Extracted records =
•••••
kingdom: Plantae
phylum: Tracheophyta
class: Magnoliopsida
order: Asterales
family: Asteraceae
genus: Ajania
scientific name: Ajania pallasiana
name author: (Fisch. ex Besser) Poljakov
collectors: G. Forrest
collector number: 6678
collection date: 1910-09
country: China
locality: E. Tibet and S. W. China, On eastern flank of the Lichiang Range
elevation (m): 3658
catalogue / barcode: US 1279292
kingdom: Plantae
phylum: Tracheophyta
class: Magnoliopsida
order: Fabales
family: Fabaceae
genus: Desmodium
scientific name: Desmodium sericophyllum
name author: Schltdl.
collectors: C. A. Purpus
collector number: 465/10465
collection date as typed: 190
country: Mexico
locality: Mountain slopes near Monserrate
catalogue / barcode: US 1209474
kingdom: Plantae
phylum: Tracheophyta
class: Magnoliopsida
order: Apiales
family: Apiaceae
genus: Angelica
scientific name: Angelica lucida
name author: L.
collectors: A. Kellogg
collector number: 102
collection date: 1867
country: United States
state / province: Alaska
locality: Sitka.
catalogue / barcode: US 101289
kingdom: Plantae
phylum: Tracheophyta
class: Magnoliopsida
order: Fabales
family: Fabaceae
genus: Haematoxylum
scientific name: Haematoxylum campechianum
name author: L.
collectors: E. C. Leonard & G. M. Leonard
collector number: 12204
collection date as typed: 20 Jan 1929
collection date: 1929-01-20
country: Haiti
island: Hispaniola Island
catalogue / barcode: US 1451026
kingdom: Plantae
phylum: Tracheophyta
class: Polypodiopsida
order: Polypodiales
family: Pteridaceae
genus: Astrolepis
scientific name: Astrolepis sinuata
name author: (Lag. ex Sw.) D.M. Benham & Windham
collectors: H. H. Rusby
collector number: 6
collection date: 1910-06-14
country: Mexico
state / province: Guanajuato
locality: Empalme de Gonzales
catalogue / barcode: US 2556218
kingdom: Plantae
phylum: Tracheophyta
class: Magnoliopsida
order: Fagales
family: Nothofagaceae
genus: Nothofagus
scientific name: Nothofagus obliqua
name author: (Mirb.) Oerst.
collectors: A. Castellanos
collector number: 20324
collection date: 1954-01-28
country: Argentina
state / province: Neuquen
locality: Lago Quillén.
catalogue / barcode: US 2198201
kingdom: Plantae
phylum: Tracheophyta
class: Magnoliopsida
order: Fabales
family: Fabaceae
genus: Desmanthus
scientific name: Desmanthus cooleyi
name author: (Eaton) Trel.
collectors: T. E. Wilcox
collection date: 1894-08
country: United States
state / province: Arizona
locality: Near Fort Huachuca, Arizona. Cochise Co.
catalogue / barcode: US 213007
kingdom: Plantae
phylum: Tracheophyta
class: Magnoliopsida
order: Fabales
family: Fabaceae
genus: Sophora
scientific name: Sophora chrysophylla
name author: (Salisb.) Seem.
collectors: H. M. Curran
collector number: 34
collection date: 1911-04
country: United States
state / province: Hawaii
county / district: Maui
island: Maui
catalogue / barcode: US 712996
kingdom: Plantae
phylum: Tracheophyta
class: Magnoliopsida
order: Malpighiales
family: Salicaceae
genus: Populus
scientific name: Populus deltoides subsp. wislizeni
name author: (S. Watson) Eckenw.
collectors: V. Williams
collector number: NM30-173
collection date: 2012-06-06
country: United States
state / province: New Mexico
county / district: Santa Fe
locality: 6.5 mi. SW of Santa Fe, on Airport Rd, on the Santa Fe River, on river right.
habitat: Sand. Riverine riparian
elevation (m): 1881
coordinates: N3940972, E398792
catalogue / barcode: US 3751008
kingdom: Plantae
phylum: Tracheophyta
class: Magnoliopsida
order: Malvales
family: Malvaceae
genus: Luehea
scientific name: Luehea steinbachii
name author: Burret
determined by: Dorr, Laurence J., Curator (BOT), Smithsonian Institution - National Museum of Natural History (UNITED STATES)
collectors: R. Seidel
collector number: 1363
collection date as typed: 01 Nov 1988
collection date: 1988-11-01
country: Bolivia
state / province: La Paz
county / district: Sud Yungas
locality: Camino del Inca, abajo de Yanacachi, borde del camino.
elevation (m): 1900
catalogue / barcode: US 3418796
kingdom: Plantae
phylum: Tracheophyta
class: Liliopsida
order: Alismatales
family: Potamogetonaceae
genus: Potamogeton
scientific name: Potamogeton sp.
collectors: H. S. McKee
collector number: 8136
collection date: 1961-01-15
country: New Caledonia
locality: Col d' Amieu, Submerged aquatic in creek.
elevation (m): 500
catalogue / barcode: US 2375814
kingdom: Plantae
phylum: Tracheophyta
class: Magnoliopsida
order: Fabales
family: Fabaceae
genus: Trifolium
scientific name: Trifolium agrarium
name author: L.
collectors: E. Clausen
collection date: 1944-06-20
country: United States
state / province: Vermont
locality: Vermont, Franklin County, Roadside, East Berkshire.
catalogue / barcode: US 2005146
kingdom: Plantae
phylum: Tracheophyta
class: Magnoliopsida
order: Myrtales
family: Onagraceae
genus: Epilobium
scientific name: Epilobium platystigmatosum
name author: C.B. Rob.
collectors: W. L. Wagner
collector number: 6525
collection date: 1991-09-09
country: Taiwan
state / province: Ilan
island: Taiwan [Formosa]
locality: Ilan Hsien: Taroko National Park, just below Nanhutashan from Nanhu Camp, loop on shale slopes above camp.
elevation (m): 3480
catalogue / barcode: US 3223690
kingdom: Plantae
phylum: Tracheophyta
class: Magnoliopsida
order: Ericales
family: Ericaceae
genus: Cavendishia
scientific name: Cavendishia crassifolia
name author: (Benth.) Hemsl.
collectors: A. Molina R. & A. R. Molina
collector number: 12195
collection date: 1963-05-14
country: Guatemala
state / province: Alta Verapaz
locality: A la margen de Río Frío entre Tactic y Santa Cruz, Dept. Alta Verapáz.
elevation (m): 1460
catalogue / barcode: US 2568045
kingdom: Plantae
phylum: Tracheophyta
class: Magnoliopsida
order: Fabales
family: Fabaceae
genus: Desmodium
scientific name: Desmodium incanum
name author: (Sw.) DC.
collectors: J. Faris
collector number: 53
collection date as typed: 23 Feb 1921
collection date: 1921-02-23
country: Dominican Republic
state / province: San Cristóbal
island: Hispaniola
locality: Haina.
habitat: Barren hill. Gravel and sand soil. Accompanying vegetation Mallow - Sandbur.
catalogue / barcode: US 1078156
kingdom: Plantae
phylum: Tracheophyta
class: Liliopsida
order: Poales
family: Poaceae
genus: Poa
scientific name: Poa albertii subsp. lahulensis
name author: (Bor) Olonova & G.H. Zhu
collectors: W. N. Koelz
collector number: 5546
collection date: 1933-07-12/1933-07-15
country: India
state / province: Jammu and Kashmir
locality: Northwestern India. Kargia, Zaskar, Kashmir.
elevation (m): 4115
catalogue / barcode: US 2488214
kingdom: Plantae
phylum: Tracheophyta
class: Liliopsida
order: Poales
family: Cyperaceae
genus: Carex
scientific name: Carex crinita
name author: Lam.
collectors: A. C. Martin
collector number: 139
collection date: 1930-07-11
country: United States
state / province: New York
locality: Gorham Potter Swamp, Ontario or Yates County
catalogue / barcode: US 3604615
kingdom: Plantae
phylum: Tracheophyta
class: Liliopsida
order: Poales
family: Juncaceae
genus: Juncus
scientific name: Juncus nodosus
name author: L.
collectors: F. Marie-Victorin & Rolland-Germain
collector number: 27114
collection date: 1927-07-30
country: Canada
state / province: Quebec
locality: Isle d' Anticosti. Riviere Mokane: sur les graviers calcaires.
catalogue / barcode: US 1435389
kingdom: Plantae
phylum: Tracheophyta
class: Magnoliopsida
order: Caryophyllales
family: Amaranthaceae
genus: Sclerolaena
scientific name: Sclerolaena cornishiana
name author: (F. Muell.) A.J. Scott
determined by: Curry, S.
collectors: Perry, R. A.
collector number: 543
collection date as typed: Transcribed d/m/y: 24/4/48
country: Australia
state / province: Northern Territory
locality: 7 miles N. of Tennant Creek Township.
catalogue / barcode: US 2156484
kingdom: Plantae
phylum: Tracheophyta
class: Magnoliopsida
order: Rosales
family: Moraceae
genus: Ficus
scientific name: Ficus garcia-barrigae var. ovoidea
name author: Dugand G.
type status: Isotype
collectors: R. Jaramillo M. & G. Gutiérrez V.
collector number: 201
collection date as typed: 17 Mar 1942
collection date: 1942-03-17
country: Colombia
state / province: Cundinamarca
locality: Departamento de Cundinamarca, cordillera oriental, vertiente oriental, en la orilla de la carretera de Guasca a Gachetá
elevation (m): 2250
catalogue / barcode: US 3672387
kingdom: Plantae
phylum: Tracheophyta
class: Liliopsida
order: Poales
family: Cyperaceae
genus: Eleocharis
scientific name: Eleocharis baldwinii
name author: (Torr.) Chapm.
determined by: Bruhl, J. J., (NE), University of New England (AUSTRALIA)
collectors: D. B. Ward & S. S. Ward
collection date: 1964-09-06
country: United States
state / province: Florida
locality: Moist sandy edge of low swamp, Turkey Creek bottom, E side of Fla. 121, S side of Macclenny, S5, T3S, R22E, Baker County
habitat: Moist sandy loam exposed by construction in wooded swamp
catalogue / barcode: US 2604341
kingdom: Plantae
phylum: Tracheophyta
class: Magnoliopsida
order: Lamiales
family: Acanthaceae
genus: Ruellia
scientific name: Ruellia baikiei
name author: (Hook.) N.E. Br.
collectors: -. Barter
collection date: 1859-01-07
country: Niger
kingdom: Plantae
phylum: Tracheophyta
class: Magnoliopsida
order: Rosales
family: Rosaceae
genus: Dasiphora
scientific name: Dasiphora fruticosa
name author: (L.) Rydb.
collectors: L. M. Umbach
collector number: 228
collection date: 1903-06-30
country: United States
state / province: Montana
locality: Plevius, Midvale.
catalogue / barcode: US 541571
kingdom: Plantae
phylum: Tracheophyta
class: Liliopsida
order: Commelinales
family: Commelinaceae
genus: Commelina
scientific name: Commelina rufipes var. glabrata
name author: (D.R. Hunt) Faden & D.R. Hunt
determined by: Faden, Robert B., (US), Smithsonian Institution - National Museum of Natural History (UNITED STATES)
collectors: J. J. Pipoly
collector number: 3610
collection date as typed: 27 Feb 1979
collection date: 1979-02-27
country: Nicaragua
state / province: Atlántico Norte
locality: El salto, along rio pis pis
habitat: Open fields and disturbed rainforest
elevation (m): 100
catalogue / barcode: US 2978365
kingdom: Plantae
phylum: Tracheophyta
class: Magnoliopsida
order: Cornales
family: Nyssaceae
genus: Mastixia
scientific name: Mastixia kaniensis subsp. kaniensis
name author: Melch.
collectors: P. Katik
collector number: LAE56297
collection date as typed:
•••••
Task description = Edit everything from the line containing "country: Dominican Republic" down to the line containing "country: Colombia", replacing "state / province" with "region" and keeping all else unchanged. Return only those lines.

Task output =
country: Dominican Republic
region: San Cristóbal
island: Hispaniola
locality: Haina.
habitat: Barren hill. Gravel and sand soil. Accompanying vegetation Mallow - Sandbur.
catalogue / barcode: US 1078156
kingdom: Plantae
phylum: Tracheophyta
class: Liliopsida
order: Poales
family: Poaceae
genus: Poa
scientific name: Poa albertii subsp. lahulensis
name author: (Bor) Olonova & G.H. Zhu
collectors: W. N. Koelz
collector number: 5546
collection date: 1933-07-12/1933-07-15
country: India
region: Jammu and Kashmir
locality: Northwestern India. Kargia, Zaskar, Kashmir.
elevation (m): 4115
catalogue / barcode: US 2488214
kingdom: Plantae
phylum: Tracheophyta
class: Liliopsida
order: Poales
family: Cyperaceae
genus: Carex
scientific name: Carex crinita
name author: Lam.
collectors: A. C. Martin
collector number: 139
collection date: 1930-07-11
country: United States
region: New York
locality: Gorham Potter Swamp, Ontario or Yates County
catalogue / barcode: US 3604615
kingdom: Plantae
phylum: Tracheophyta
class: Liliopsida
order: Poales
family: Juncaceae
genus: Juncus
scientific name: Juncus nodosus
name author: L.
collectors: F. Marie-Victorin & Rolland-Germain
collector number: 27114
collection date: 1927-07-30
country: Canada
region: Quebec
locality: Isle d' Anticosti. Riviere Mokane: sur les graviers calcaires.
catalogue / barcode: US 1435389
kingdom: Plantae
phylum: Tracheophyta
class: Magnoliopsida
order: Caryophyllales
family: Amaranthaceae
genus: Sclerolaena
scientific name: Sclerolaena cornishiana
name author: (F. Muell.) A.J. Scott
determined by: Curry, S.
collectors: Perry, R. A.
collector number: 543
collection date as typed: Transcribed d/m/y: 24/4/48
country: Australia
region: Northern Territory
locality: 7 miles N. of Tennant Creek Township.
catalogue / barcode: US 2156484
kingdom: Plantae
phylum: Tracheophyta
class: Magnoliopsida
order: Rosales
family: Moraceae
genus: Ficus
scientific name: Ficus garcia-barrigae var. ovoidea
name author: Dugand G.
type status: Isotype
collectors: R. Jaramillo M. & G. Gutiérrez V.
collector number: 201
collection date as typed: 17 Mar 1942
collection date: 1942-03-17
country: Colombia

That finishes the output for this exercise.